There was once an old sea captain who lived in a small room above a tailor shop. The captain’s name was Spelhorst, and he had no wife, no children, no family. He was alone in the world and took his meals at a café down the street from the tailor shop. There, the old man would sit at a table and stare past everything and everyone as if he were on the prow of a ship, looking out to sea.
   One of the captain’s eyes was clouded over with cataracts, but the other eye was a bright and astonishing blue.
   On good days, days when his knees did not ache and the weather was fine, Spelhorst walked around the city for hours at a time.
   On bad days, he stayed abed, staring at the ceiling, studying its cracks and water stains and spiderwebs. He listened to the door of the tailor shop as it opened and closed. He could hear the murmur of voices, the sound of people requesting things, demanding things. Sometimes he could hear the tailor shouting at his wife in Italian. Sometimes he could hear the tailor’s wife weeping.
   The pigeons on the windowsill of Spelhorst’s room looked in at the old man with bright, disdainful eyes. The birds arrived and departed and returned, and their wings sounded like someone shuffling a deck of cards.
   The sea captain paid the pigeons no mind.
   He did not even look in their direction.
   He kept his eyes on the ceiling.
   He tried to think of nothing at all.
 
**
 
And then there came a day—a good day—when Spelhorst’s knees did not ache and the weather was clear, and the old man walked and walked. He ended up very far from the tailor shop, in a part of the city that he did not know, in an alley that was dark and winding.
   He came upon a toy shop, and in the window of the shop, he saw displayed a king and a wolf and a girl and a boy and an owl.
   The puppets were hanging from fishing line. They were turning slowly in the gust of air made by the opening and closing of the shop door.
   Spelhorst stopped. He took his cap from his head and stared at the puppets.
   There he was: a man without family, a man  without children or grandchildren, a man utterly devoid of whimsy or wonder, staring at a toy store window, bewitched entirely by puppets.
   But Spelhorst was not staring at all of the puppets. He was staring at one puppet only—the girl with the cloak and the shepherd’s crook.
   The girl had the heart-shaped face and violet eyes of someone Spelhorst had loved long ago.
   Loved and lost.
   Loved and lost, loved and lost, the ever-repeating story of the world.
   “I must have her,” Spelhorst said aloud to no one.
   He put his hat on his head, went into the store, and announced to the clerk that he wished to purchase one of the puppets on display in the window.
   “You cannot buy just one,” said the clerk. “They belong together.”
   “I want the girl puppet only,” said Spelhorst.
   “The puppets must be purchased together or not at all,” said the clerk, “for they are in a story.”
   Spelhorst stared at the clerk.
   Story? What did a story matter to him?
   The door to the shop opened and closed. The puppets danced in the small wind, and the girl puppet twisted about suddenly so that she was facing the captain, looking at him.
   Spelhorst closed his eyes and then opened them again. He said, “Very well. All of them.”
   He took the puppets with him back to the room above the tailor shop.

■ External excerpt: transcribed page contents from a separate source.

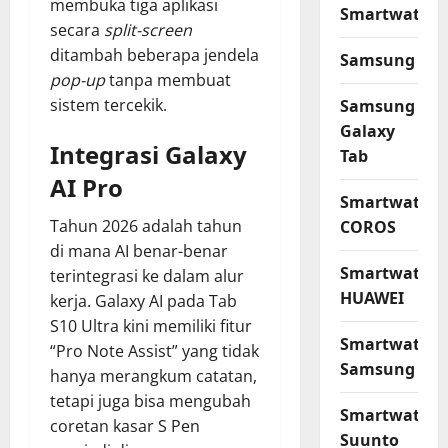
membuka tiga aplikasi
Smartwatch
secara
split-screen
ditambah beberapa jendela
Samsung
pop-up
tanpa membuat
sistem tercekik.
Samsung
Galaxy
Integrasi Galaxy
Tab
AI Pro
Smartwatch
Tahun 2026 adalah tahun
COROS
di mana AI benar-benar
Smartwatch
terintegrasi ke dalam alur
HUAWEI
kerja. Galaxy AI pada Tab
S10 Ultra kini memiliki fitur
Smartwatch
“Pro Note Assist” yang tidak
Samsung
hanya merangkum catatan,
tetapi juga bisa mengubah
Smartwatch
coretan kasar S Pen
Suunto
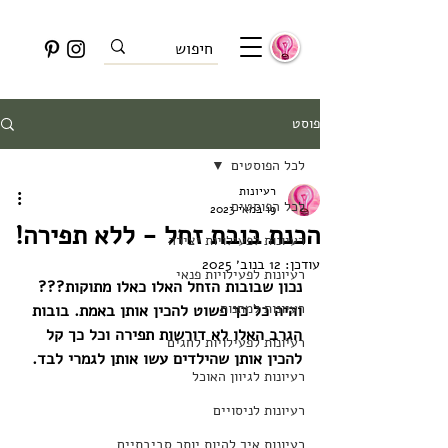
פוסט
לכל הפוסטים
רעיונות
לכל הפוסטים
19 במאי 2023
הכנת בובת זחל - ללא תפירה!
רעיונות לפעילויות יצירה
עודכן:
12 בנוב׳ 2025
רעיונות לפעילויות פנאי
נכון שבובות הזחל האלו כאלו מתוקות??? 
רעיונות למתנות
והיה כל כך פשוט להכין אותן באמת. בובות 
הגרב האלו לא דורשות תפירה וכל כך קל 
רעיונות לפעילויות לחגים
להכין אותן שהילדים עשו אותן לגמרי לבד. 
רעיונות לגיוון האוכל
רעיונות לניסויים
רעיונות איך להיות יותר סביבתיים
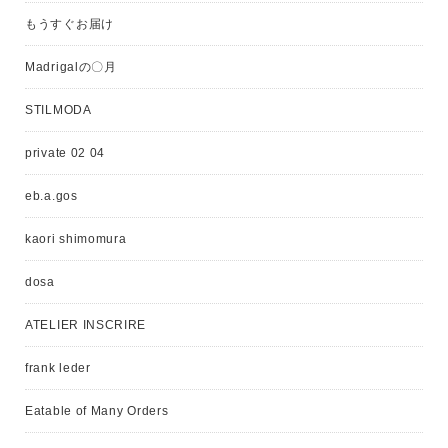
もうすぐお届け
Madrigalの〇月
STILMODA
private 02 04
eb.a.gos
kaori shimomura
dosa
ATELIER INSCRIRE
frank leder
Eatable of Many Orders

   He threw the king and the wolf and the owl and the boy into the trunk at the foot of his bed.
   But the girl puppet Spelhorst propped up on the table so that he might look into her violet eyes.
   He sat on the bed and stared at her. He said, “I am sorry. I am sorry, Annalise. I am sorry.” He put his head in his hands, and then he got up from the bed and sat down at the table and took up a pen and paper. He wrote for a long time.
   When he was done, he folded the paper and put it in the trunk, and then the old man sat at the table and wept.
   Outside the room, perched on the windowsill, the pigeons looked in at the sea captain and made noises of despair and disapproval.
   It grew dark.
   Spelhorst did not light the lamp.
   He got into bed and cried himself to sleep as if he were a small child.